Assemblymember Kevin Cahill: Medical Marijuana Bill to Assist Seriously Ill Patients Passes Assembly
Assemblymember Kevin A. Cahill (D-Ulster, Dutchess) announced today that the Assembly passed legislation allowing the use of marijuana to treat serious, life-threatening illnesses under a doctor’s supervision (A.4867-A). This measure is a pilot program that will expire four years after becoming law.
“There are seriously ill New Yorkers with life-threatening medical conditions who would benefit from the use of medical marijuana,” Mr. Cahill said. “This carefully crafted legislation reflects our compassion for those who need to alleviate their chronic pain and suffering. Medical studies have proven that the drug can offer relief to HIV/AIDS and cancer patients and others suffering from life-threatening conditions, and can be very beneficial and effective for people who don’t respond well to other medications.”
This legislation would:
- allow a certified patient or designated caregiver with a valid registry ID card to possess 2.5 ounces of marijuana and up to 12 plants;
- authorize the state Department of Health to issue ID cards to certified patients and designated caregivers;
- allow doctors to certify the use of marijuana for intervals of up to one year for patients suffering from life-threatening conditions – only if the doctor determines it would be more effective than other drugs; and
- bar patients from using marijuana in public places.

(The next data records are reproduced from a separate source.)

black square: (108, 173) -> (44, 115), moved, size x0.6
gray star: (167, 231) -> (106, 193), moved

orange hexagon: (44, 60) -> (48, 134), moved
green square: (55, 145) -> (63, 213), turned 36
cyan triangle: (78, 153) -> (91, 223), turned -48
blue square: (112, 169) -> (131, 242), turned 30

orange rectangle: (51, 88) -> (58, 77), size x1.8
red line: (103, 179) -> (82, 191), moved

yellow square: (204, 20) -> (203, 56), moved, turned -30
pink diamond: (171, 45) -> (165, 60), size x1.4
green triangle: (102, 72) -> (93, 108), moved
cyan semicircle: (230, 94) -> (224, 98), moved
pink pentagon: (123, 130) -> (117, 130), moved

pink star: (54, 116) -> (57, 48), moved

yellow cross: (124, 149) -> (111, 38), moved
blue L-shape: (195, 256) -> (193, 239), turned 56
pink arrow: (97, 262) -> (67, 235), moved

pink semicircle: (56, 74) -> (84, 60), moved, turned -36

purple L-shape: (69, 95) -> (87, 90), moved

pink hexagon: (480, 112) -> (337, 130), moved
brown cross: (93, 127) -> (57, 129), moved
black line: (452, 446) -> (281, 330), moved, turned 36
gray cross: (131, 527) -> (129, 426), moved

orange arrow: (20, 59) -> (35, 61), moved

While the active ingredient in marijuana, THC, has been approved for medical use by the Federal Food and Drug Administration and the Drug Enforcement Agency since 1986 in synthetic pill form, consuming the drug in its natural form – which physicians say is more effective – remains illegal under federal law.

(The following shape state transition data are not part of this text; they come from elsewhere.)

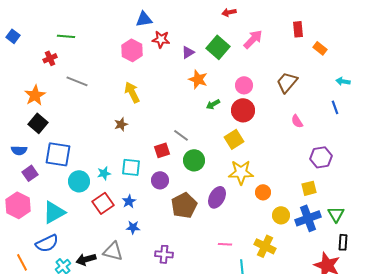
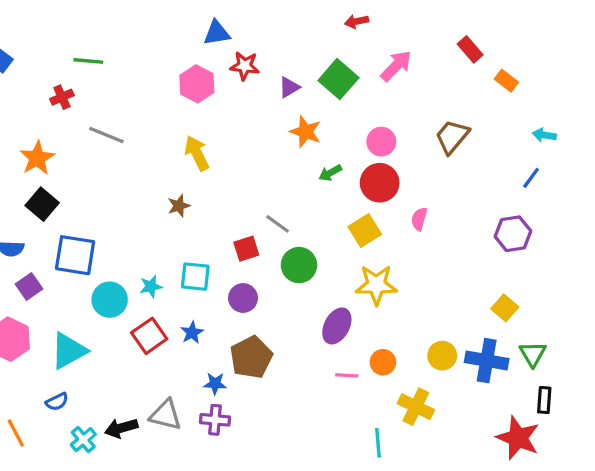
red rectangle: (298, 29) -> (470, 49), turned -35
blue line: (335, 107) -> (531, 178), turned 56
pink semicircle: (297, 121) -> (419, 219), moved, turned 48
purple hexagon: (321, 157) -> (513, 234), moved
yellow square: (309, 188) -> (505, 308), moved, turned -35
orange circle: (263, 192) -> (383, 362), moved
brown pentagon: (184, 205) -> (251, 357), moved
blue cross: (308, 218) -> (487, 361), turned 30
blue star: (133, 227) -> (215, 384), moved
blue semicircle: (47, 243) -> (57, 402), size x0.6
pink line: (225, 244) -> (347, 375), moved
purple cross: (164, 254) -> (215, 420), moved

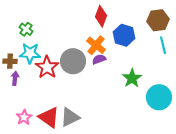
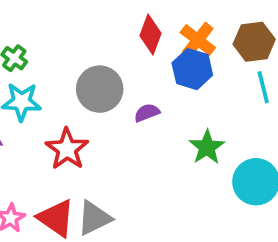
orange cross: (96, 45) -> (198, 40), moved
gray circle: (73, 61) -> (100, 89), moved
red star: (47, 67) -> (67, 149), moved

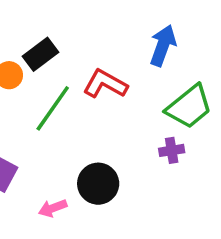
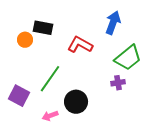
black rectangle: (40, 54) -> (43, 28), turned 48
green line: (53, 108) -> (50, 79), moved

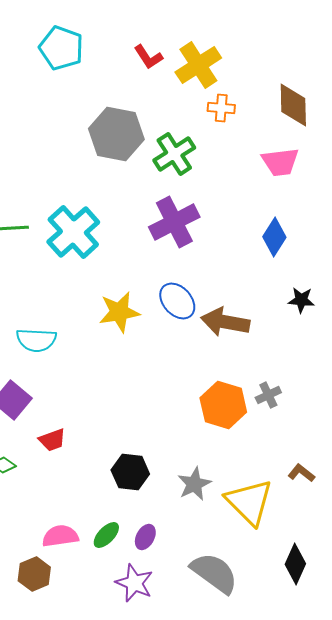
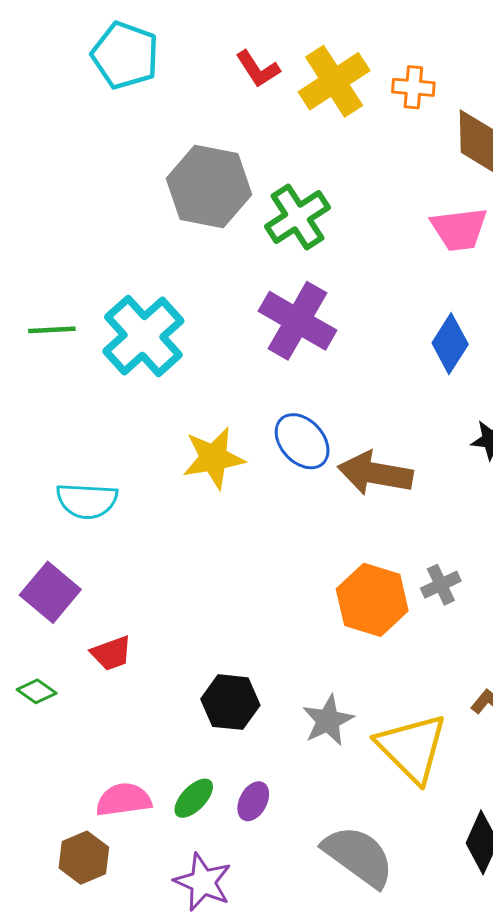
orange cross: (221, 108) -> (413, 87), moved
purple cross: (174, 222) -> (297, 321), turned -33
purple star: (134, 583) -> (203, 882), moved

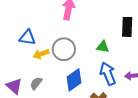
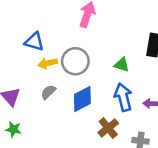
gray semicircle: (36, 83) -> (48, 92), moved

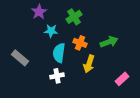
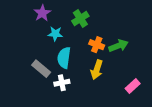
orange cross: (80, 43) -> (97, 45), moved
gray rectangle: (20, 58) -> (41, 69), moved

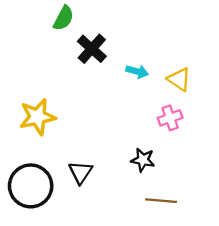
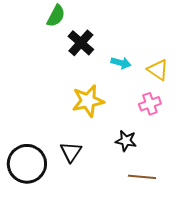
yellow star: (37, 117) -> (88, 101), moved

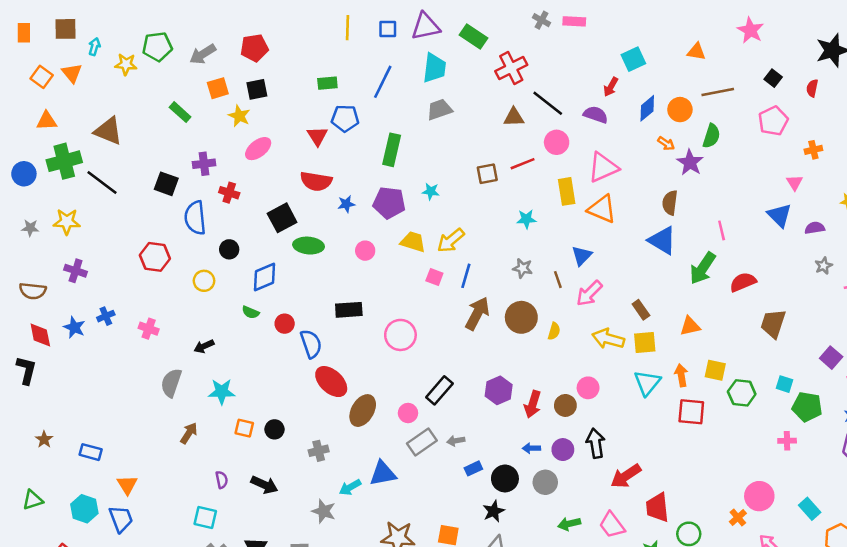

Assemblymember Cahill added that in the last two months, New Mexico has legalized the use of medical marijuana and a similar measure recently passed the Connecticut legislature and is on the Governor’s desk for action. He stressed however, that legalizing the medical use of effective medicine does not undermine the message that non-medical use of illegal drugs is wrong.
“Many controlled substances that are legal for medical use, including morphine, Valium and steroids, are otherwise illegal,” Mr. Cahill noted. “It is inappropriate to allow physicians to prescribe powerful opiates to relieve pain, but not marijuana. I urge the Senate and Governor to help make this bill law.”